● TASK STATEMENT
Starting with the line that contains "right hip: (794, 562)" and stopping after the line that contains "left elbow: (396, 274)", copy the entries below exactly. Include nothing else.
[Start of Attachment]
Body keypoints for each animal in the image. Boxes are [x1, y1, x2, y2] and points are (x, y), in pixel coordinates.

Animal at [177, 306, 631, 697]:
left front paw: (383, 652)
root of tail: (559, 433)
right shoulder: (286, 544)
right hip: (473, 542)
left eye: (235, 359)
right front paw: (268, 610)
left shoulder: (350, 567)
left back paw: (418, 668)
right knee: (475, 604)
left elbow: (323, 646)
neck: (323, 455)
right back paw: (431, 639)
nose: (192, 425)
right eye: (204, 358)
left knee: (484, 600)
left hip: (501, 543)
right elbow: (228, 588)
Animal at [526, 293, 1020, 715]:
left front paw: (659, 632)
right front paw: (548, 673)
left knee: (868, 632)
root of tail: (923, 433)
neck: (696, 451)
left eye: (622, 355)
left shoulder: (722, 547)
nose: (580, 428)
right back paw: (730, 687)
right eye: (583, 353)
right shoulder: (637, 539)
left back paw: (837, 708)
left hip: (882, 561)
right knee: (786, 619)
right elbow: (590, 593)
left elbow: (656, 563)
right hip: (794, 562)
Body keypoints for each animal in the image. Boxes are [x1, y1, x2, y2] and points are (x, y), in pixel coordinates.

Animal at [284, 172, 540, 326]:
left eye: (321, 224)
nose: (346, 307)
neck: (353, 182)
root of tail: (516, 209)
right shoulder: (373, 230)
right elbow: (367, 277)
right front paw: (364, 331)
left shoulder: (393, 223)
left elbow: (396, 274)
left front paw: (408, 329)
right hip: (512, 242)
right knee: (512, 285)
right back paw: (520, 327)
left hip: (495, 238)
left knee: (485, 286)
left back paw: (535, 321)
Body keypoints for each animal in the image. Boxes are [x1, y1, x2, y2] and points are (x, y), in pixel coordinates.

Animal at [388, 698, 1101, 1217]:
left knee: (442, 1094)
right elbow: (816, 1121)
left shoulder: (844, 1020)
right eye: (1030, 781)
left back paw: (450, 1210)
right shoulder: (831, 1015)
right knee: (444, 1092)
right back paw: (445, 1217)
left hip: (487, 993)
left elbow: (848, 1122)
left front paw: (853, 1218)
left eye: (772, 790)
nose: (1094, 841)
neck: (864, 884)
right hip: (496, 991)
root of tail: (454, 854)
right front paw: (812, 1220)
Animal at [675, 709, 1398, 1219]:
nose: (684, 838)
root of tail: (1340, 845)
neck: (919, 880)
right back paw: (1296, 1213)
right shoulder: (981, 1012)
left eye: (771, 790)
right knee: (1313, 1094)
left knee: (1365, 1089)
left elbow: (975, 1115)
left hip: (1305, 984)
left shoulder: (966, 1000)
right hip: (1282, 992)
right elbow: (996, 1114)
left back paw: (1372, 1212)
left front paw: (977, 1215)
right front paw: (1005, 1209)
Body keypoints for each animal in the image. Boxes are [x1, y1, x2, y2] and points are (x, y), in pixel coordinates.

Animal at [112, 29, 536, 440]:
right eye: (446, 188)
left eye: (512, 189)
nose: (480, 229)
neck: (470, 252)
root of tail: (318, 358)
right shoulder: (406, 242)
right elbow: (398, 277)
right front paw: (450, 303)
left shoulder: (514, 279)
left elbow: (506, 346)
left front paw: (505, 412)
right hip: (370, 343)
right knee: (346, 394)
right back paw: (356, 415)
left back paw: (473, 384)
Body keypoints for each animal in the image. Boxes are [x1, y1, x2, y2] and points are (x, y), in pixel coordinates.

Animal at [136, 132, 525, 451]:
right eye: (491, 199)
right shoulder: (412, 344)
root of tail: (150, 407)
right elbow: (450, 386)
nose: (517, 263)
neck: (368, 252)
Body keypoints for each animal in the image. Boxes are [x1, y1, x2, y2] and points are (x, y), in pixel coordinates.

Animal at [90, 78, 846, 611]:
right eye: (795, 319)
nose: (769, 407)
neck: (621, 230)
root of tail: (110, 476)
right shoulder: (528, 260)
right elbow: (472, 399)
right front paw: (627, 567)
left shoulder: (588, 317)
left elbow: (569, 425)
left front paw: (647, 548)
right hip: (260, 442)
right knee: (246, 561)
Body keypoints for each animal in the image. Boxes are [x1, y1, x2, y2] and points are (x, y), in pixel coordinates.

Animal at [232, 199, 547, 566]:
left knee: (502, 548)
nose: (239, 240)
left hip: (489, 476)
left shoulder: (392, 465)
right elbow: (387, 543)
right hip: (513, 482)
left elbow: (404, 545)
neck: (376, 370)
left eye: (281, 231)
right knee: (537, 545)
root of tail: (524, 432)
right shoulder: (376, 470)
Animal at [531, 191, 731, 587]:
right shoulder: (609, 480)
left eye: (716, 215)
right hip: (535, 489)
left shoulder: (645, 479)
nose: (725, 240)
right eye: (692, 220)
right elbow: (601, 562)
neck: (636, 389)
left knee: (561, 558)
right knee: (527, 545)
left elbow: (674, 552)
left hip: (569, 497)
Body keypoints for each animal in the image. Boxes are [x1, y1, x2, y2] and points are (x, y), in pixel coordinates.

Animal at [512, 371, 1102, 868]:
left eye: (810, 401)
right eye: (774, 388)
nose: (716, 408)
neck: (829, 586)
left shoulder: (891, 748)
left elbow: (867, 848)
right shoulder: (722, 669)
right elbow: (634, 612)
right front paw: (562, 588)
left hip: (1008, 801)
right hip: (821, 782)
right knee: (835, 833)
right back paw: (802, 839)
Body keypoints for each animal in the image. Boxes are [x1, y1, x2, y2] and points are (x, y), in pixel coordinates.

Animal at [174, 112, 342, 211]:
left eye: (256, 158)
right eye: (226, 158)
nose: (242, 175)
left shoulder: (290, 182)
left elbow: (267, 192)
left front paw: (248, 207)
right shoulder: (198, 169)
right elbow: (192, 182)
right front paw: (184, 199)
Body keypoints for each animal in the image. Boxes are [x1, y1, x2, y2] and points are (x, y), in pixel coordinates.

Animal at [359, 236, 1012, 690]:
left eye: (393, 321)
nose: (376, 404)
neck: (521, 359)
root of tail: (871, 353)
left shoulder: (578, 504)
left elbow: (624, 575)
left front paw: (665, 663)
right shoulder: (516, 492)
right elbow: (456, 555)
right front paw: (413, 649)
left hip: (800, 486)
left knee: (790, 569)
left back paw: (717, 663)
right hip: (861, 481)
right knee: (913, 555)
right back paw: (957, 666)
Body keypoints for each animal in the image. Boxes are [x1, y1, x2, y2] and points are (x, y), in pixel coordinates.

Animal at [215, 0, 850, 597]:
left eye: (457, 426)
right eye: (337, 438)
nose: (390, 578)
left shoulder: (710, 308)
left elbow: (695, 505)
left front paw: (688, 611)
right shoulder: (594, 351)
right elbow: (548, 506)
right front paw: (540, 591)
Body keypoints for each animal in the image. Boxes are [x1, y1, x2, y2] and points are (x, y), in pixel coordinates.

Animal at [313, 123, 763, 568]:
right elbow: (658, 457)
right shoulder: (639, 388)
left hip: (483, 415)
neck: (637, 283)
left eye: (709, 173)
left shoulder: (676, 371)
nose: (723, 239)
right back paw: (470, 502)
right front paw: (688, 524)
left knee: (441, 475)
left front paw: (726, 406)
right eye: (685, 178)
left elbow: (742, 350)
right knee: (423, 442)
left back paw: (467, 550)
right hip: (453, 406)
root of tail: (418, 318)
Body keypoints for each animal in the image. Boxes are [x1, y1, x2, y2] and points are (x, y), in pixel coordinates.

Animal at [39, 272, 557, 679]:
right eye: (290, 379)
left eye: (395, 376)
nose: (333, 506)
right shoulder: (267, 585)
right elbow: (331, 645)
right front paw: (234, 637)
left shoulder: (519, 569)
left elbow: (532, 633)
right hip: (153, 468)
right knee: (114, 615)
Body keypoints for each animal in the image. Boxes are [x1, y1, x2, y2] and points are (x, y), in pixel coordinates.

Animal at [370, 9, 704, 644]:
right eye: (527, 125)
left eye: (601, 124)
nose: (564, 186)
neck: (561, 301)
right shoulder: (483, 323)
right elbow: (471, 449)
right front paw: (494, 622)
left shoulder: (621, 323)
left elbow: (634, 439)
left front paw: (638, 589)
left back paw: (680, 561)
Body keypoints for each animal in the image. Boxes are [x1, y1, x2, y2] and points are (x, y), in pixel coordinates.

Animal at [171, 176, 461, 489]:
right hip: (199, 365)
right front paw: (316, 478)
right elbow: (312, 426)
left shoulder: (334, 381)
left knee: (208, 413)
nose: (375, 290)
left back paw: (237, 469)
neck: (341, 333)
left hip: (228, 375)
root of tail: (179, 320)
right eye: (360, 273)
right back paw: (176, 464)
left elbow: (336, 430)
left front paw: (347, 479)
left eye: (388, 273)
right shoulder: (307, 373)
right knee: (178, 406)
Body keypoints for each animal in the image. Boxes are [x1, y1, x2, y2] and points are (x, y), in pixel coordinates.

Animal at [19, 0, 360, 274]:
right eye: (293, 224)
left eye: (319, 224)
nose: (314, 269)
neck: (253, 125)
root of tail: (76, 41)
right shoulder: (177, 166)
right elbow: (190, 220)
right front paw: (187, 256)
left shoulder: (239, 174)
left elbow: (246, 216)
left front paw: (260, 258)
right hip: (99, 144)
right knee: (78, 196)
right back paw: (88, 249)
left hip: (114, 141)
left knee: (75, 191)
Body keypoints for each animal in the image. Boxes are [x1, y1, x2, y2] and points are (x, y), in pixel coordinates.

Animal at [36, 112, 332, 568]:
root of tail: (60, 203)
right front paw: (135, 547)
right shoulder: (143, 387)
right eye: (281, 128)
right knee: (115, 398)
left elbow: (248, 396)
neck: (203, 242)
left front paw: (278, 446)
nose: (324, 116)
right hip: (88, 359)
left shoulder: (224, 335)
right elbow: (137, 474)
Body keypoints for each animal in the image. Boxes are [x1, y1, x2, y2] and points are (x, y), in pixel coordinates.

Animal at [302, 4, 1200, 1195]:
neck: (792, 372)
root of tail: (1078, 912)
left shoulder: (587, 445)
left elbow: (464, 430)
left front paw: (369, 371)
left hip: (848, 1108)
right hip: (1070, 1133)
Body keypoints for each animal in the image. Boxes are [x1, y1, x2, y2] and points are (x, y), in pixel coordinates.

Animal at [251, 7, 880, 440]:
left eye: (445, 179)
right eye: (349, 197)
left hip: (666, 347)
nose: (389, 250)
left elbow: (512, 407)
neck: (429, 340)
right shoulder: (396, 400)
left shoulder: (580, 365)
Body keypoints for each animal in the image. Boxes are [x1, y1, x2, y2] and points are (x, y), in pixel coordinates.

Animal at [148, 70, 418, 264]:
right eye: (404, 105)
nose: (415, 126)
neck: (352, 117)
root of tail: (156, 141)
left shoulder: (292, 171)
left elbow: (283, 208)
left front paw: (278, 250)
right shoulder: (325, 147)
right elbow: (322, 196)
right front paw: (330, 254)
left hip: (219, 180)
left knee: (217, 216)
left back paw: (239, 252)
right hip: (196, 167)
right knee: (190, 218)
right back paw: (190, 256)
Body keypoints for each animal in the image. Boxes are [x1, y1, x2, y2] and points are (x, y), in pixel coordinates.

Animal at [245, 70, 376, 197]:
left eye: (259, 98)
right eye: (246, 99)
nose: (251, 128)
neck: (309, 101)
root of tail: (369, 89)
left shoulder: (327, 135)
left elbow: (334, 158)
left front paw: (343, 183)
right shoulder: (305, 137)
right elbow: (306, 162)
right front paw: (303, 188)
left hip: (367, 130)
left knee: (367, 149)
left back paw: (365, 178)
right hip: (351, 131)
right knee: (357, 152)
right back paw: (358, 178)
[End of Attachment]
● YOUR RESPONSE
right hip: (794, 562)
Body keypoints for each animal in the image. Boxes are [x1, y1, x2, y2] and points are (x, y), in pixel coordinates.

Animal at [284, 172, 540, 326]:
left eye: (321, 224)
nose: (346, 307)
neck: (353, 182)
root of tail: (516, 209)
right shoulder: (373, 230)
right elbow: (367, 277)
right front paw: (364, 331)
left shoulder: (393, 223)
left elbow: (396, 274)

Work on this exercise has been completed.